Cryptocurrency Market Update: Bitcoin traders become jittery, more volatility ahead; Ethereum and Ripple follow the lead


  • The pre-halving FOMO will dominate the market in the upcoming days.
  • BTC/USD may spike to $10,000 by the end of the week.


Bitcoin price has been able to pass the key resistance level of $9,500 and hit a new high at $9,611. The cryptocurrency market follows the lead of the first digital asset that seems to be on the verge of the pre-halving frenzy. As the major event is less than five days away, the nervousness mixed with FOMO and agitation will grow stronger, creating wild price gyrations. 

Bitcoin’s on-chain data

Currently, over 84% of all Bitcoin holders are making money. The price passed a congestion area of $9,200-$9,450 and headed to a new resistance zone $9,550-$9,85. Over 500k addresses with more than 400k BTC have their breakeven point around those levels. The average transaction size has increased to $28,000, though it is still much lower from the recent peak of $56,000 reached on April 30. The 30-day volatility stays flat around 50%.

Bitcoin is on fire

BTC/USD broke above an important resistance of $9,300 (38.2% Fibo retracement for the downside move from July 2019 high to December 2019 low). If it settles above $9,500, the near-term technical picture will turn bullish and set the stage for a rally towards $10,000. However, this resistance might prove to be a hard nut to crack. It it is not taken from the first try, BTC/USD will start the downside correction. 


Ethereum and Ripple follow the leader

Ethereum price has gained over 60% since the start of the day and recovered over 50% of losses from the mod-March crash. On the upside, the local resistance is created by $210.00, while the support is seen around $206. The second-largest digital assed has spent in this range the most of the day. In the short run, a sustainable move above $220 is needed to improve the technical picture.

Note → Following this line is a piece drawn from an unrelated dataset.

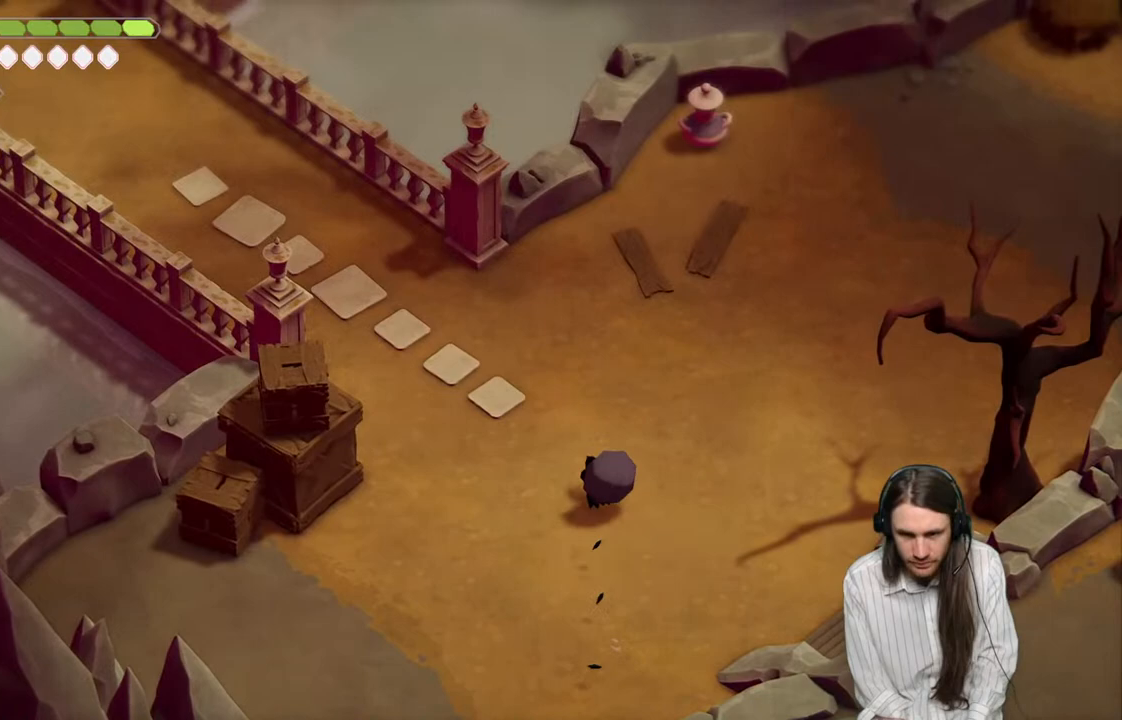
{"buttons": ["B"], "left_stick": "up-left", "right_stick": "up-left", "events": [[383, "B", "down"]]}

Ripple’s XRP has been less successful and gained just 13% from the start of the year. The third-largest coin hit the new April high at $0.2350, but failed to hold the ground and retreated to the area below $0.2200. A sustainable move above this area is needed for the upside to gain traction with the near-term bullish focus on $0.2350-$.2400 area. The support is created by 38.2% Fibo retracement for the downside move from February 2020 high on approach to $0.2000.